Lazarus

Programming => Graphics and Multimedia => Graphics => Topic started by: airpas on March 20, 2013, 03:28:54 pm

Title: need some optimization
Post by: airpas on March 20, 2013, 03:28:54 pm
hi every one
recently i start porting SOL's SDL tutorial to FPC . the ported examples was successfully built with FPC but ..... the problem is (speed) . . the origianl C examples is faster than FPC ones 3x time
and some example 4x

so i attached one of them , hope some one will find which part of the code slowdown the rendering

thanks
Title: Re: need some optimization
Post by: lainz on March 20, 2013, 07:08:27 pm
I don't know, but it's beautifull.
Title: Re: need some optimization
Post by: Martin_fr on March 20, 2013, 07:45:15 pm
I am not sure, there may be graphic libraries (lige bgra) that are already well optimized.

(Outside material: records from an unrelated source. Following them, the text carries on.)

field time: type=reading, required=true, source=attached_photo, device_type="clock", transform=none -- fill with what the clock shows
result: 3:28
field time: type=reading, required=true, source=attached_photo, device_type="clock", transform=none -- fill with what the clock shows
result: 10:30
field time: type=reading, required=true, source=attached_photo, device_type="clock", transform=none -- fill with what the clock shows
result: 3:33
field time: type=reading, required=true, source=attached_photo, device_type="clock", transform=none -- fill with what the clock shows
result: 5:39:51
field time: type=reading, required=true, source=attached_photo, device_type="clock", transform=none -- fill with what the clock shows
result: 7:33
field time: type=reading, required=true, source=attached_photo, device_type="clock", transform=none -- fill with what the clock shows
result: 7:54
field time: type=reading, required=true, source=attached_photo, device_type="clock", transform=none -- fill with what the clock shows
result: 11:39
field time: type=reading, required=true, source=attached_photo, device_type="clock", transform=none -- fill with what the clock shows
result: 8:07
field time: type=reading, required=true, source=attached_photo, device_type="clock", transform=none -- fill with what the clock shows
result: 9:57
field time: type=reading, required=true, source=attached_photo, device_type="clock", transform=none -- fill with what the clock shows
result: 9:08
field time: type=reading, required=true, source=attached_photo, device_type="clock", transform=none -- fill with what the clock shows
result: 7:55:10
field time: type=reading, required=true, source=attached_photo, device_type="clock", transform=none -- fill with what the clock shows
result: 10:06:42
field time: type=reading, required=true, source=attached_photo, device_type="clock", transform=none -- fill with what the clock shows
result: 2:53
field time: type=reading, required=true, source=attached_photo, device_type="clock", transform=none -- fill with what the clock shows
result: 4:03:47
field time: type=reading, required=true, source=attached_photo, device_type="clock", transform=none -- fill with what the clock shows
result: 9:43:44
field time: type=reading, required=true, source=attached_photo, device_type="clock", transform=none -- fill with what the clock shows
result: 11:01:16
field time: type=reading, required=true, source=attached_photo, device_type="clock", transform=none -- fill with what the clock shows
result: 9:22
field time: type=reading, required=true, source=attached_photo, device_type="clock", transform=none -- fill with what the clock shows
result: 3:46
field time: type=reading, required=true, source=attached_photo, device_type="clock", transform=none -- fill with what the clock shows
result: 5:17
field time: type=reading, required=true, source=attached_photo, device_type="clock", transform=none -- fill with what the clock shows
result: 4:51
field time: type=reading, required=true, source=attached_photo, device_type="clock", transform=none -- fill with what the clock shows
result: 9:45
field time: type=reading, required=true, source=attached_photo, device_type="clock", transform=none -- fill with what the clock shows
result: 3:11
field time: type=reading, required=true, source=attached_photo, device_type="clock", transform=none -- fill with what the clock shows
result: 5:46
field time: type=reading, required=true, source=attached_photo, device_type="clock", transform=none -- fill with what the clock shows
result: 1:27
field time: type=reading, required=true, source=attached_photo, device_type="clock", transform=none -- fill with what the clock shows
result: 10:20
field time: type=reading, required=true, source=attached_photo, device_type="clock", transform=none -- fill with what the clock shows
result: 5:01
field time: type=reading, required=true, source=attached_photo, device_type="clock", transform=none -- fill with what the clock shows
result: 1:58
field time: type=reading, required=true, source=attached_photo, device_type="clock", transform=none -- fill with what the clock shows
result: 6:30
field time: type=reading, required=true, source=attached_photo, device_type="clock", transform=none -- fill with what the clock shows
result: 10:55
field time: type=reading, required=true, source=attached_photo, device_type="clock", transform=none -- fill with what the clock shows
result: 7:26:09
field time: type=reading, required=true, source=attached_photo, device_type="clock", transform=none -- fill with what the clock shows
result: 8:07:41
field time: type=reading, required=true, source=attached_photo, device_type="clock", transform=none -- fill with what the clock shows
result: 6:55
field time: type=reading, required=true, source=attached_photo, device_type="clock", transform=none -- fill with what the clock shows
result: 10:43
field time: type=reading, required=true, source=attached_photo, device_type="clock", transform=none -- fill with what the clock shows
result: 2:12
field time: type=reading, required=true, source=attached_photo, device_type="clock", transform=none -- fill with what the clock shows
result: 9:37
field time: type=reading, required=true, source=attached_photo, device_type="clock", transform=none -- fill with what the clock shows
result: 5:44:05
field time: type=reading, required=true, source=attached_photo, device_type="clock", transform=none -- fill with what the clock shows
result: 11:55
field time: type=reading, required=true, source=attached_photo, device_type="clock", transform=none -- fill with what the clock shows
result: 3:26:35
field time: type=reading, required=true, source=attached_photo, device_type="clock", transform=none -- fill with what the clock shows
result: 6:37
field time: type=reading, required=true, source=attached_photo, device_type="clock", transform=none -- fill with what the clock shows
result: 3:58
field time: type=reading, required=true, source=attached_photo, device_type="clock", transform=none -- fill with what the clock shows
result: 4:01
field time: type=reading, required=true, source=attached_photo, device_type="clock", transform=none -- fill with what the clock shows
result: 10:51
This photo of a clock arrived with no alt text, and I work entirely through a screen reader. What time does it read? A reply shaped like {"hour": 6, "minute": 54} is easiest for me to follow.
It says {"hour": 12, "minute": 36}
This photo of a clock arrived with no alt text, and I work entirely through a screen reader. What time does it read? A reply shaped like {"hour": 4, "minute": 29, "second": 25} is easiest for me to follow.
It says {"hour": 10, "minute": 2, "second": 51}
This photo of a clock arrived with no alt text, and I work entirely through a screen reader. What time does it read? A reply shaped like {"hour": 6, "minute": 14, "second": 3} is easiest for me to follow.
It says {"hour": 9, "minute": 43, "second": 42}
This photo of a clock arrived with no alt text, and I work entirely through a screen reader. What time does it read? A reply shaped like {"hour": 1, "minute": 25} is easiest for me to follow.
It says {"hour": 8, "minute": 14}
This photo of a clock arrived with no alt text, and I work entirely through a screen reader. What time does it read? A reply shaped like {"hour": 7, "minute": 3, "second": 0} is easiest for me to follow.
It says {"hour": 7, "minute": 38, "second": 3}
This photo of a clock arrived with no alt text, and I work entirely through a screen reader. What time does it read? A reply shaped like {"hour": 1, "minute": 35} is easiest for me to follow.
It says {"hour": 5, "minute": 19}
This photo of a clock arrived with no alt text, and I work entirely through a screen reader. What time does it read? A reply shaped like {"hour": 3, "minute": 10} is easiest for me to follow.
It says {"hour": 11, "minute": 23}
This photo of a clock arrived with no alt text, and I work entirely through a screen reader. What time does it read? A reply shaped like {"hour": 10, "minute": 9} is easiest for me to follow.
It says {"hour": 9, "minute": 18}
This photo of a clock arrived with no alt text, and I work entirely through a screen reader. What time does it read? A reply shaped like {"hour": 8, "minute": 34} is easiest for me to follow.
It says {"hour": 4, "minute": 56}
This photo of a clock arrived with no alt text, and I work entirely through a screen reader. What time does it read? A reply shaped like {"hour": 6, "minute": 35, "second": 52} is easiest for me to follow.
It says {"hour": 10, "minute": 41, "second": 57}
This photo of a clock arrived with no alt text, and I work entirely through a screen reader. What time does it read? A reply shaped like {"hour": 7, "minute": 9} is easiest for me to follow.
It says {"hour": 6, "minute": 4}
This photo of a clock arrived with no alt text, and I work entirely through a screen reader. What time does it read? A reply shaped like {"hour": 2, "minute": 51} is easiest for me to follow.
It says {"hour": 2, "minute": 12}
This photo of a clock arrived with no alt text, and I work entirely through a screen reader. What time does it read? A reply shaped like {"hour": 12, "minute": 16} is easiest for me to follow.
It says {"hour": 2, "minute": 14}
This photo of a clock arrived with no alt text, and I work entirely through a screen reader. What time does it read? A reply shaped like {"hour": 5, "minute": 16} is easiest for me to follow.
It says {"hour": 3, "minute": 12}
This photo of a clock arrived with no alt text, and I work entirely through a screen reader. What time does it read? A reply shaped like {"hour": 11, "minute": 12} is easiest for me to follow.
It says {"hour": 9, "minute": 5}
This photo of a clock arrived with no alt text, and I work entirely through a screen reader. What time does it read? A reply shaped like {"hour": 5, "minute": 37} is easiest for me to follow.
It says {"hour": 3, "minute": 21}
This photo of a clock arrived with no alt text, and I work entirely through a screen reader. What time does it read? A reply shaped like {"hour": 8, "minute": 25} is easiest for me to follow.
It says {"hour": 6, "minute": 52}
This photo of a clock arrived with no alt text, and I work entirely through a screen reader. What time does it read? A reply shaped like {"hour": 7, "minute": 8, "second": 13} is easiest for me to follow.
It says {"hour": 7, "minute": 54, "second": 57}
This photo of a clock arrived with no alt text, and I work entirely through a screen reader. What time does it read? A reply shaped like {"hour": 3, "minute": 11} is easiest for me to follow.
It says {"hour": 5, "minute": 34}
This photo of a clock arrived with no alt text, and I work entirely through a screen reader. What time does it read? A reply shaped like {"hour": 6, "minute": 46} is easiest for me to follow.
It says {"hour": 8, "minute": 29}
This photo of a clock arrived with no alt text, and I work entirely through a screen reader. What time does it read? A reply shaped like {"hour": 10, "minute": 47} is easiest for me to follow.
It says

Anyway, if you want to do your version:

FPC does not do all optimizations as well as gcc. So you need to do them by hand.  (I assume you compile with -O3

One think to look at is loops.
Code: [Select]
        for j := 0 to 15 do
        begin
            if (sprite[c] <> 0) then
              p32Array(screen^.pixels)[yofs + j] := color;

Does need to calculate 15 times, the pointer + yofs + j

instead get
Code: [Select]
var pix: ^longword
// before the loop)
  pix :# @(p32Array(screen^.pixels)[yofs] );
// in the loop
  pix^ := color
  inc(pix);

Do a similar optimization for the outer loop...
Same for sprite[c]: use a pointer, inc the pointer, drop c

Replace
        yofs += screen^.pitch div 4;
by increasing the above counter
   pix := pix + NextLineDiff

where NextLineDiff is calculated once only
   NextLineDiff := (screen^.pitch div 4) - 16; already increased by 16 in the loop


-------------------
    targetr := trunc((sourcer + targetr) / 2);

use the div operator

Why shift all right, and then shift them left again

targetG := (target ) and $ff00;
sourceg := (source ) and $ff00;
AvgG :=  ((targetG + sourceg) div 2) and $ff00;

Well I am not sure that is faster...
But maybe even this will work

Once you took out Green (the middle one) you can do the other 2 in one op:

(((Target and $ff00ff) + (source and $ff00ff)) div 2) and $ff00ff
Title: Re: need some optimization
Post by: Laksen on March 20, 2013, 07:52:44 pm
Division by an integer in C is the same as an integer division in pascal.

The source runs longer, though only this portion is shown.